# Clunking on Hard Acceleration



## confutatis (Apr 28, 2015)

Hello everyone,

I've had my 2006 Pontiac GTO with 67000 miles on it for just a few weeks. Today I decided to turn down the radio and listen for odd sounds while shifting and accelerating. My stepson had said that he could hear a clunk in the backend when really popping on the gas. I tried this and heard this clunk as well. What might be the problem here? 
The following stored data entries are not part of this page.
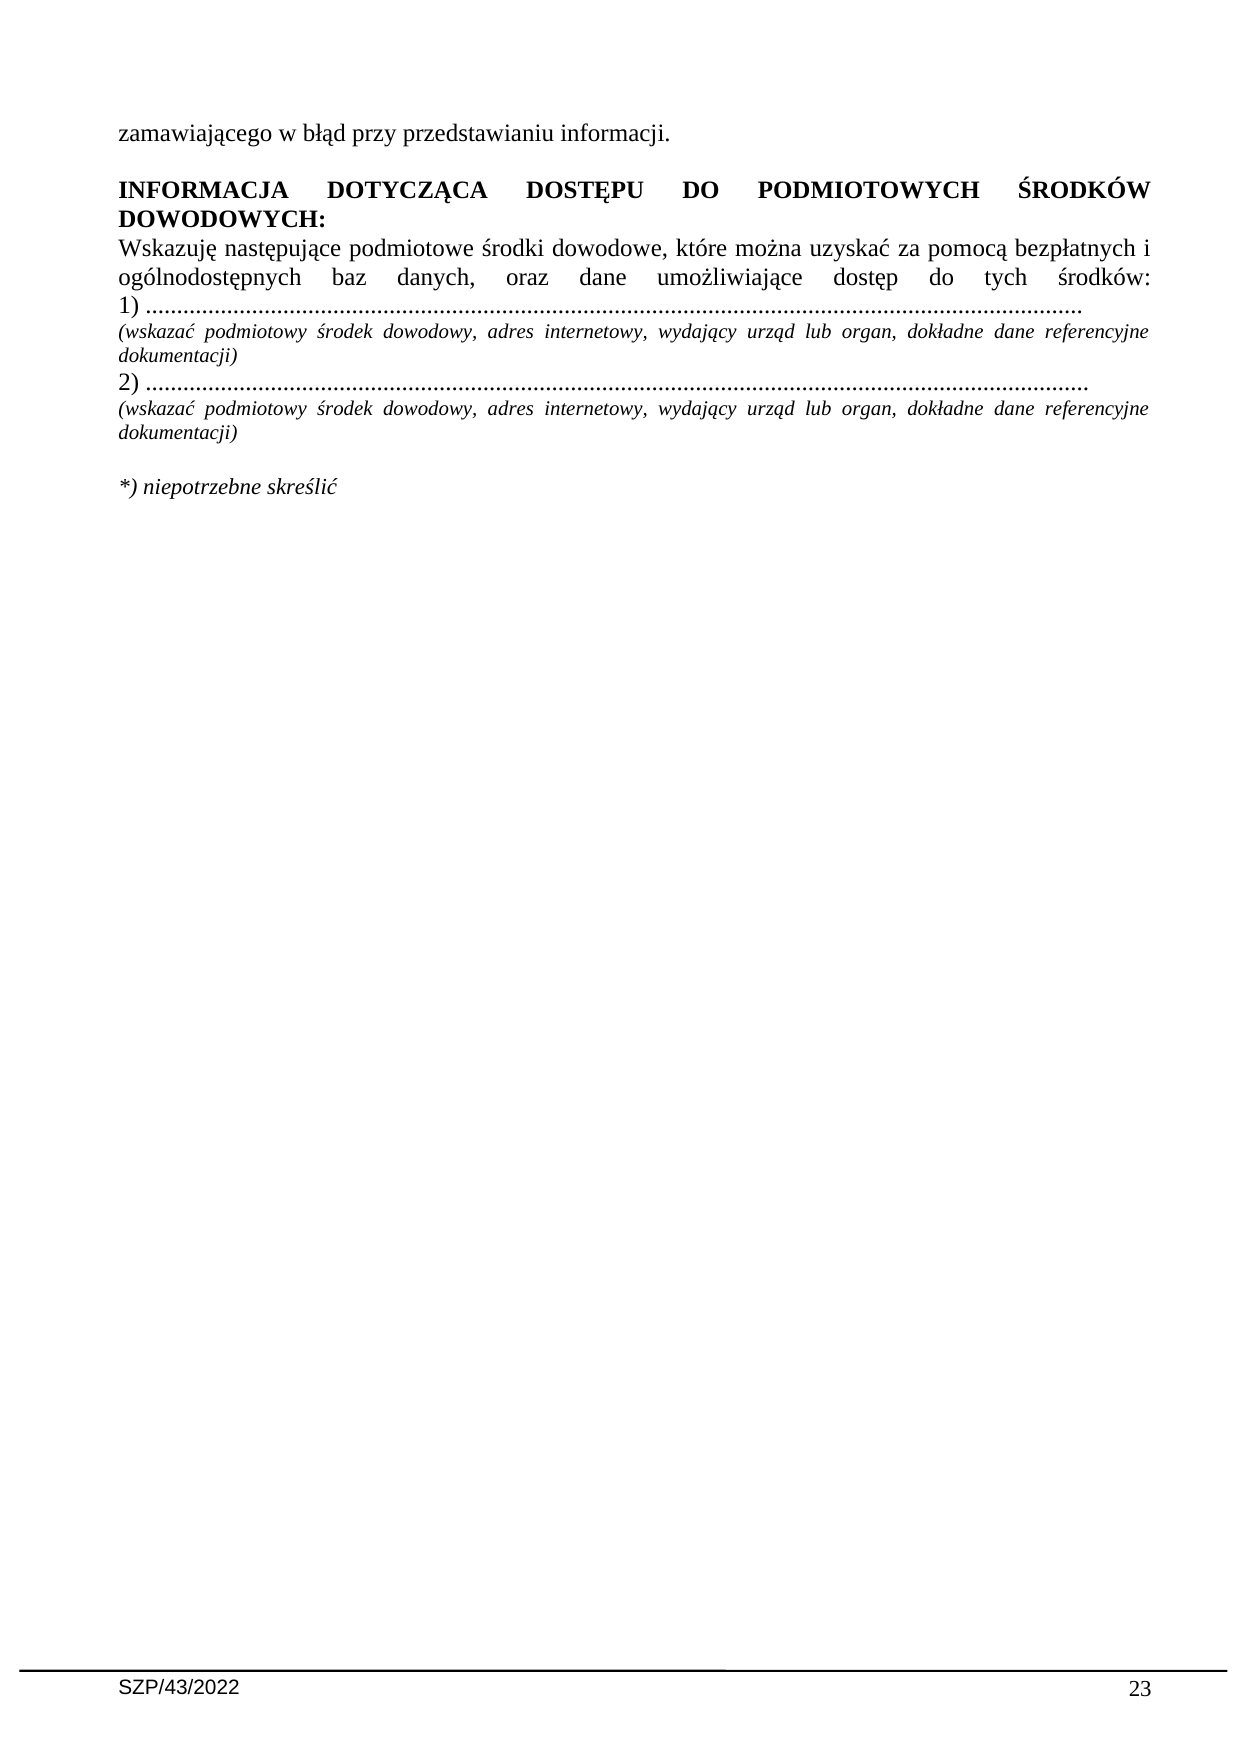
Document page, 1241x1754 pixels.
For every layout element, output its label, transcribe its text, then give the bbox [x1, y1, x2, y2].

text 2) ....................................................................................................................................................... [118, 367, 1152, 396]
text (wskazać podmiotowy środek dowodowy, adres internetowy, wydający urząd lub organ, dokładne dane referencyjne dokumentacji) [118, 396, 1152, 444]
text (wskazać podmiotowy środek dowodowy, adres internetowy, wydający urząd lub organ, dokładne dane referencyjne dokumentacji) [118, 319, 1152, 367]
text INFORMACJA DOTYCZĄCA DOSTĘPU DO PODMIOTOWYCH ŚRODKÓW DOWODOWYCH: [118, 176, 1152, 233]
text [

Now this is more difficult to explain, but I've noticed after long freeway drives that sometimes when I get off the ramp and sit for a light that when I start to move again, I hear and I think I feel as though one of the brakes might be sticking--yet, I'm not so sure that's it. It doesn't happen all the time and never while city driving. Anyone else experience anything like this, or am I becoming too hypersensitive to all these sounds?

David in OH


----------



## confutatis (Apr 28, 2015)

*The Clunk reveals itself...*

Well, now I know why there were several views and no replies: Apparently, about 90% of GTO owners have had or are having--like me--drive shaft issues. An inspection today revealed that my carrier bearing is bad and there is some play in the drive shaft.

Now until I figure out what to do (there seems to be arguments for one-piece replacements or that the carrier can be repaired without replacing the whole drive shaft--), can this car still be driven if I take it easy with it?

David in OH


----------



## svede1212 (Nov 1, 2005)

If you drive easy you'll probably get by for a while.


----------